Sunday 20 March 2011

Made in Dagenham

Entertaining Social History, 17 October 2010

Author: gary-444 from United Kingdom


A light, but solid account of the women's strike at Ford's Dagenham to secure equal pay for women. Director Nigel Cole's last big success was "Calendar Girls" and his eye for place and dialogue is much in evidence once again.. A very good cast performs a good script well, in a confident running time of one hour and three quarters.
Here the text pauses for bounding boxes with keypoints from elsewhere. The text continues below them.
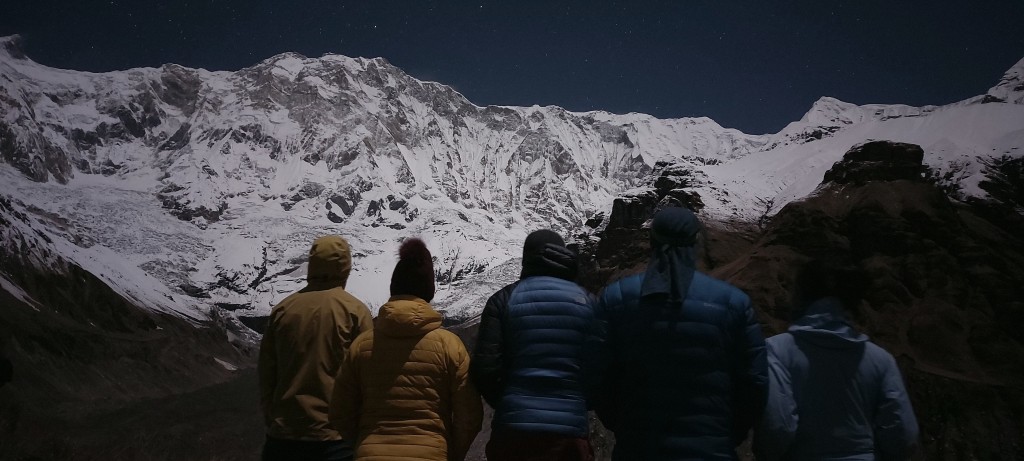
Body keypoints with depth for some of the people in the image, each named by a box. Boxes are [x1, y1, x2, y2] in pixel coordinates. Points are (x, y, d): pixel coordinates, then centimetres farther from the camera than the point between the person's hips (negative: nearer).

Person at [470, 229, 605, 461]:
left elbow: (485, 369, -5)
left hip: (513, 429, 0)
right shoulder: (586, 302, 6)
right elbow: (600, 370, -2)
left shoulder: (504, 300, 2)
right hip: (570, 430, 1)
Sally Hawkins shines as strike leader by default, Rita, ably supported by Bob Hoskins as shop steward, a part he plays with relish and aplomb. Yet unlike "Calendar Girls" ,this story has an epic sweep about it which the screenplay struggles with. Although set on the outskirts of London, in 1968, very little period music is used, depriving proceedings of nostalgia and mood music, even the fashions are slightly out of sync with the year. Equally, the all female workshop's predilection for stripping to their underwear in the un air –conditioned heat eschews the obvious option of plenty of shots of pretty girls in nice bras, for matronly women in passion killing foundation wear. These easy "hits" are missed, for better or for worse. Yet there are the "London Trademark" shots of Big Ben, the Houses of Parliament and Double Decker red buses – but without a Beatles and Kinks soundtrack.

A protracted strike does not make for entertaining viewing so wisely Cole focuses on the domestic melodrama's of the striking women. It is when it reaches beyond that the story suffers. Ford, and their Chairman, are shown in vignette in a fairly unfavourable light, such that a notice appears at the film's end to say what a model company they now are. The all male Union bosses fare little better and are largely shown as self centred misogynists. In the same way that the story tells how many of the male workers were not behind the strike, equally male viewers may feel that the male view point is shown in shorthand.

A very contrived relationship between Rita, and the wife of a local Ford Manager, played by the impossibly gorgeous Rosamund Pike grates a little, whilst Miranda Richardson makes the best of a ridiculously underwritten role as Barbera Castle. The comic bumbling duo of her under secretaries should have been left on the cutting room floor. John Sessions turn as Harold Wilson is hopelessly misconceived.

Yet for all the flaws when the film over stretches itself, it is at home, "at home". Dagenham domestic life, and tragedy, is fondly evoked with Geraldine James as Connie, particularly good, and the feel of the era is authentically re –created. This isn't a comedy, nor is it a social history, but as light drama it entertains and satisfies.